La leçon de droit des juges de Grenoble à Brice Hortefeux –qui ont confirmé le maintien en liberté du second braqueur présumé du casino d'Uriage– n'était rien face à la colère des magistrats français après un long entretien du ministre de l'Intérieur au Figaro Magazine.
Tout au long de l'entretien, il félicite le travail de la police et des gendarmes, c'est à dire les fonctionnaires de son administration, et regrette celui des magistrats. Il a beau répéter qu'il ne met «pas en cause l'institution judiciaire», il se montre exaspéré par les réponses des juges aux derniers faits divers français.
Le ministre ne se contente pas de désavouer le travail des juges, ils propose carrément des réformes de la justice. Il se prononce ainsi pour le passage de la majorité pénale de 18 à 16 ans, estimant que la loi «n'est plus adaptée aux mineurs d'aujourd'hui». Il propose qu'un jury populaire décide d'accorder la libération conditionnelle à un prisonnier, et appel à réfléchir à une élection des juges de l'application des peines et des présidents de tribunal correctionnel.
Il voudrait aussi abroger l'aménagement en semi-liberté ou placement sous bracelet électronique des peines inférieures ou égales à deux ans de prison ferme, c'est à dire une disposition adoptée par son propre gouvernement en 2009, à l'initiative de sa collègue –et ministre de tutelle des magistrats– Michèle Alliot-Marie. En bref, un retour en arrière, où cet aménagement ne serait possible que pour les peines de prison inférieures à un an.
La réaction des magistrats à cet entretien est immédiate. Dans les mots pince-sans-rire du secrétaire général adjoint du Syndicat de la Magistrature:
«Je comprends que Monsieur Hortefeux soit en colère contre les magistrats étant donné qu'il vient d'être condamné pour injure raciale.»
Le président de la 12e chambre correctionnelle de Paris a lui dénoncé les propositions du ministre comme des «provocations qui visent à entretenir le rejet et la défiance de la population vis-à-vis de la justice», et estimé qu'elles n'étaient qu'un signe de plus qu'on était «en train de rentrer dans un état policier», jugeant l'ingérence du ministre de l'Intérieur dans le domaine de la justice scandaleuse.
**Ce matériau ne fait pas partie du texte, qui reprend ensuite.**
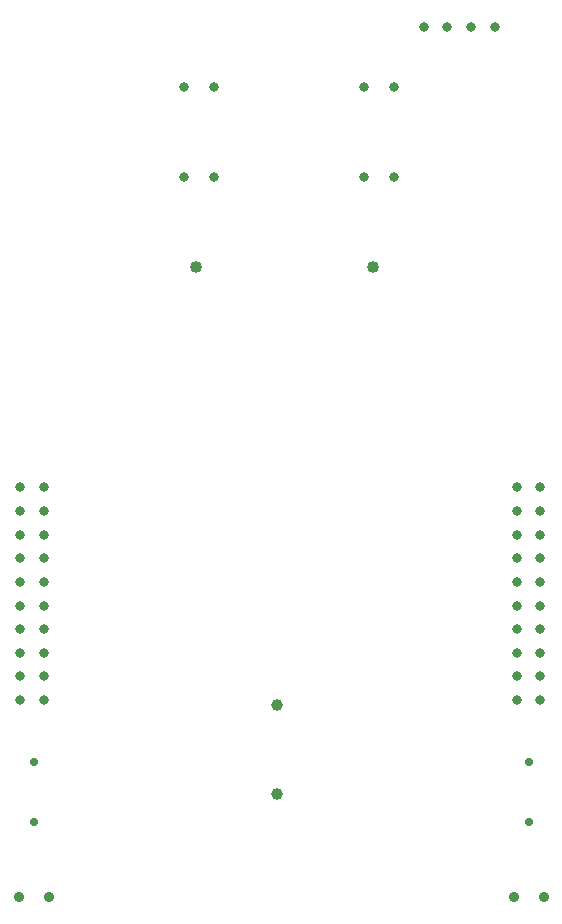
<source format=gbr>
%TF.GenerationSoftware,KiCad,Pcbnew,5.1.5+dfsg1-2build2*%
%TF.CreationDate,2021-11-16T19:48:49-04:00*%
%TF.ProjectId,prototyping_backplane,70726f74-6f74-4797-9069-6e675f626163,rev?*%
%TF.SameCoordinates,Original*%
%TF.FileFunction,Plated,1,2,PTH,Drill*%
%TF.FilePolarity,Positive*%
%FSLAX46Y46*%
G04 Gerber Fmt 4.6, Leading zero omitted, Abs format (unit mm)*
G04 Created by KiCad (PCBNEW 5.1.5+dfsg1-2build2) date 2021-11-16 19:48:49*
%MOMM*%
%LPD*%
G04 APERTURE LIST*
%TA.AperFunction,ComponentDrill*%
%ADD10C,0.700000*%
%TD*%
%TA.AperFunction,ComponentDrill*%
%ADD11C,0.800000*%
%TD*%
%TA.AperFunction,ComponentDrill*%
%ADD12C,0.900000*%
%TD*%
%TA.AperFunction,ComponentDrill*%
%ADD13C,1.000000*%
%TD*%
%TA.AperFunction,ComponentDrill*%
%ADD14C,1.020000*%
%TD*%
G04 APERTURE END LIST*
D10*
%TO.C,R3*%
X158750000Y-111760000D03*
X158750000Y-116840000D03*
%TO.C,R2*%
X200660000Y-111760000D03*
X200660000Y-116840000D03*
D11*
%TO.C,SW2*%
X186690000Y-54610000D03*
X186690000Y-62230000D03*
X189230000Y-54610000D03*
X189230000Y-62230000D03*
%TO.C,J2*%
X199630000Y-88540000D03*
X199630000Y-90540000D03*
X199630000Y-92540000D03*
X199630000Y-94540000D03*
X199630000Y-96540000D03*
X199630000Y-98540000D03*
X199630000Y-100540000D03*
X199630000Y-102540000D03*
X199630000Y-104540000D03*
X199630000Y-106540000D03*
X201630000Y-88540000D03*
X201630000Y-90540000D03*
X201630000Y-92540000D03*
X201630000Y-94540000D03*
X201630000Y-96540000D03*
X201630000Y-98540000D03*
X201630000Y-100540000D03*
X201630000Y-102540000D03*
X201630000Y-104540000D03*
X201630000Y-106540000D03*
%TO.C,J3*%
X191770000Y-49530000D03*
X193770000Y-49530000D03*
X195770000Y-49530000D03*
X197770000Y-49530000D03*
%TO.C,J1*%
X157630000Y-88540000D03*
X157630000Y-90540000D03*
X157630000Y-92540000D03*
X157630000Y-94540000D03*
X157630000Y-96540000D03*
X157630000Y-98540000D03*
X157630000Y-100540000D03*
X157630000Y-102540000D03*
X157630000Y-104540000D03*
X157630000Y-106540000D03*
X159630000Y-88540000D03*
X159630000Y-90540000D03*
X159630000Y-92540000D03*
X159630000Y-94540000D03*
X159630000Y-96540000D03*
X159630000Y-98540000D03*
X159630000Y-100540000D03*
X159630000Y-102540000D03*
X159630000Y-104540000D03*
X159630000Y-106540000D03*
%TO.C,SW1*%
X171450000Y-54610000D03*
X171450000Y-62230000D03*
X173990000Y-54610000D03*
X173990000Y-62230000D03*
D12*
%TO.C,D1*%
X199390000Y-123190000D03*
X201930000Y-123190000D03*
%TO.C,D2*%
X157480000Y-123190000D03*
X160020000Y-123190000D03*
D13*
%TO.C,LS1*%
X179340000Y-106920000D03*
X179340000Y-114520000D03*
D14*
%TO.C,BT1*%
X172450000Y-69850000D03*
X187440000Y-69850000D03*
M02*

</source>
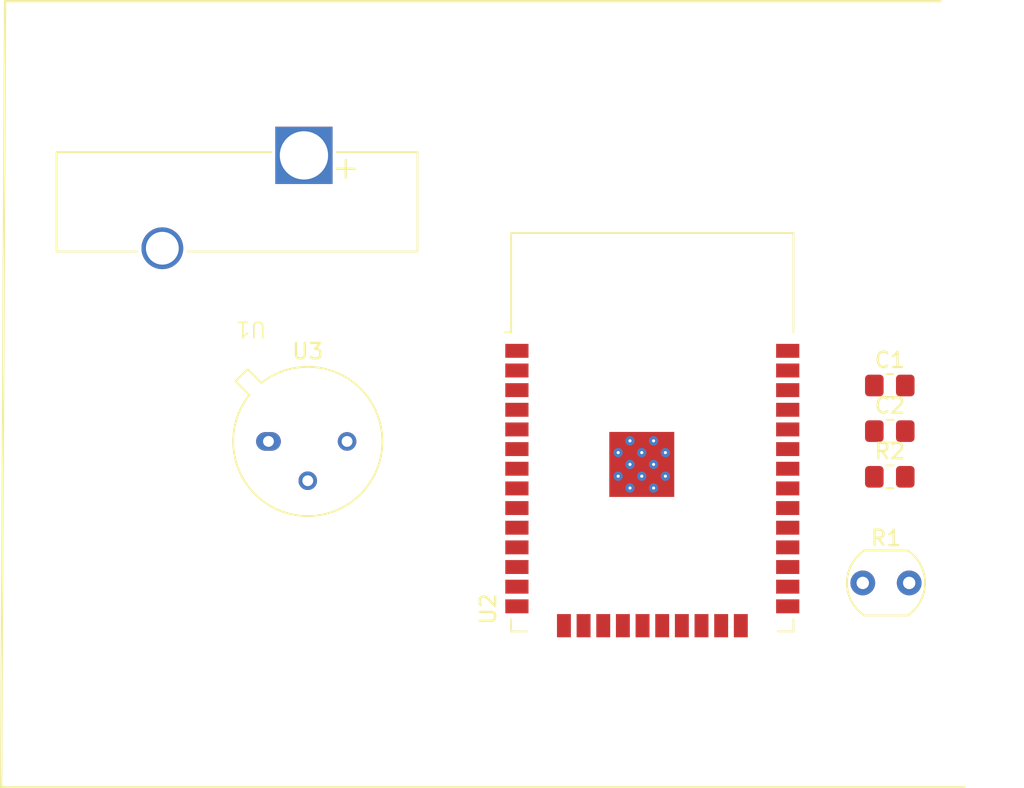
<source format=kicad_pcb>
(kicad_pcb (version 20221018) (generator pcbnew)

  (general
    (thickness 1.6)
  )

  (paper "A4")
  (layers
    (0 "F.Cu" signal)
    (31 "B.Cu" signal)
    (32 "B.Adhes" user "B.Adhesive")
    (33 "F.Adhes" user "F.Adhesive")
    (34 "B.Paste" user)
    (35 "F.Paste" user)
    (36 "B.SilkS" user "B.Silkscreen")
    (37 "F.SilkS" user "F.Silkscreen")
    (38 "B.Mask" user)
    (39 "F.Mask" user)
    (40 "Dwgs.User" user "User.Drawings")
    (41 "Cmts.User" user "User.Comments")
    (42 "Eco1.User" user "User.Eco1")
    (43 "Eco2.User" user "User.Eco2")
    (44 "Edge.Cuts" user)
    (45 "Margin" user)
    (46 "B.CrtYd" user "B.Courtyard")
    (47 "F.CrtYd" user "F.Courtyard")
    (48 "B.Fab" user)
    (49 "F.Fab" user)
    (50 "User.1" user)
    (51 "User.2" user)
    (52 "User.3" user)
    (53 "User.4" user)
    (54 "User.5" user)
    (55 "User.6" user)
    (56 "User.7" user)
    (57 "User.8" user)
    (58 "User.9" user)
  )

  (setup
    (pad_to_mask_clearance 0)
    (pcbplotparams
      (layerselection 0x00010fc_ffffffff)
      (plot_on_all_layers_selection 0x0000000_00000000)
      (disableapertmacros false)
      (usegerberextensions false)
      (usegerberattributes true)
      (usegerberadvancedattributes true)
      (creategerberjobfile true)
      (dashed_line_dash_ratio 12.000000)
      (dashed_line_gap_ratio 3.000000)
      (svgprecision 4)
      (plotframeref false)
      (viasonmask false)
      (mode 1)
      (useauxorigin false)
      (hpglpennumber 1)
      (hpglpenspeed 20)
      (hpglpendiameter 15.000000)
      (dxfpolygonmode true)
      (dxfimperialunits true)
      (dxfusepcbnewfont true)
      (psnegative false)
      (psa4output false)
      (plotreference true)
      (plotvalue true)
      (plotinvisibletext false)
      (sketchpadsonfab false)
      (subtractmaskfromsilk false)
      (outputformat 1)
      (mirror false)
      (drillshape 1)
      (scaleselection 1)
      (outputdirectory "")
    )
  )

  (net 0 "")
  (net 1 "Net-(U1-+)")
  (net 2 "GND")
  (net 3 "5v")
  (net 4 "Net-(R1-Pad2)")
  (net 5 "unconnected-(U2-EN-Pad3)")
  (net 6 "unconnected-(U2-SENSOR_VP-Pad4)")
  (net 7 "unconnected-(U2-SENSOR_VN-Pad5)")
  (net 8 "unconnected-(U2-IO34-Pad6)")
  (net 9 "unconnected-(U2-IO35-Pad7)")
  (net 10 "unconnected-(U2-IO32-Pad8)")
  (net 11 "unconnected-(U2-IO33-Pad9)")
  (net 12 "unconnected-(U2-IO25-Pad10)")
  (net 13 "unconnected-(U2-IO26-Pad11)")
  (net 14 "unconnected-(U2-IO27-Pad12)")
  (net 15 "unconnected-(U2-IO14-Pad13)")
  (net 16 "unconnected-(U2-IO12-Pad14)")
  (net 17 "unconnected-(U2-IO13-Pad16)")
  (net 18 "unconnected-(U2-SHD{slash}SD2-Pad17)")
  (net 19 "unconnected-(U2-SWP{slash}SD3-Pad18)")
  (net 20 "unconnected-(U2-SCS{slash}CMD-Pad19)")
  (net 21 "unconnected-(U2-SCK{slash}CLK-Pad20)")
  (net 22 "unconnected-(U2-SDO{slash}SD0-Pad21)")
  (net 23 "unconnected-(U2-SDI{slash}SD1-Pad22)")
  (net 24 "unconnected-(U2-IO15-Pad23)")
  (net 25 "unconnected-(U2-IO2-Pad24)")
  (net 26 "unconnected-(U2-IO0-Pad25)")
  (net 27 "unconnected-(U2-IO4-Pad26)")
  (net 28 "unconnected-(U2-IO16-Pad27)")
  (net 29 "unconnected-(U2-IO17-Pad28)")
  (net 30 "unconnected-(U2-IO5-Pad29)")
  (net 31 "unconnected-(U2-IO18-Pad30)")
  (net 32 "unconnected-(U2-IO19-Pad31)")
  (net 33 "unconnected-(U2-NC-Pad32)")
  (net 34 "unconnected-(U2-IO21-Pad33)")
  (net 35 "unconnected-(U2-TXD0{slash}IO1-Pad35)")
  (net 36 "unconnected-(U2-IO22-Pad36)")
  (net 37 "unconnected-(U2-IO23-Pad37)")

  (footprint "Package_TO_SOT_THT:TO-39-3" (layer "F.Cu") (at 39.624 62.738))

  (footprint "Resistor_SMD:R_0805_2012Metric_Pad1.20x1.40mm_HandSolder" (layer "F.Cu") (at 79.772 62.074))

  (footprint "Resistor_SMD:R_0805_2012Metric_Pad1.20x1.40mm_HandSolder" (layer "F.Cu") (at 79.772 59.124))

  (footprint "RF_Module:ESP32-WROOM-32" (layer "F.Cu") (at 64.426 65.134))

  (footprint "myLibrary:9v" (layer "F.Cu") (at 38.487 55.0055 180))

  (footprint "Resistor_SMD:R_0805_2012Metric_Pad1.20x1.40mm_HandSolder" (layer "F.Cu") (at 79.772 65.024))

  (footprint "OptoDevice:R_LDR_5.0x4.1mm_P3mm_Vertical" (layer "F.Cu") (at 78.026 71.882))

  (gr_line (start 22.352 85.09) (end 22.606 34.29)
    (stroke (width 0.15) (type default)) (layer "F.SilkS") (tstamp 1537162a-320a-4f7b-a1bd-937d45eb1828))
  (gr_line (start 84.582 85.09) (end 22.352 85.09)
    (stroke (width 0.15) (type default)) (layer "F.SilkS") (tstamp 6ebac214-cc1b-4b92-9869-af43dfff8bb3))
  (gr_line (start 22.606 34.29) (end 83.058 34.29)
    (stroke (width 0.15) (type default)) (layer "F.SilkS") (tstamp beb2f101-6f02-4a3a-9624-0f8d032d9235))

)

</source>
Michèle Alliot-Marie n'a pour l'instant pas réagi en personne, mais le Nouvelobs.com a interviewé son porte-parole:
« Je vous rappelle que lorsque Michèle Alliot-Marie était à l'Intérieur, elle n'a jamais critiqué le fonctionnement de la Justice. De même, en tant que Garde des Sceaux, elle n'a jamais critiqué les actions du ministère de l'Intérieur. Cela ne l'empêche pas néanmoins de prendre la parole lorsqu'elle estime que cela est nécessaire et légitime.»
D'après Le Monde, la garde des sceaux a sans doute décidé d'éviter le conflit parce qu'elle est soutenue par François Fillon. Le premier ministre a téléphoné à Brice Hortefeux pour lui dire «qu'il ne voulait pas de jury populaire en correctionnelle, ni d'un abaissement de la majorité pénale de 18 à 16 ans, ni d'une élection des juges d'application des peines». C'est un conflit entre le premier ministre et le président qui se dessine en filigrane: Fillon défend MAM, Hortefeux s'appuie sur les idées de Sarkozy, qui avait évoqué en premier l'idée des jurys populaires en correctionnelle.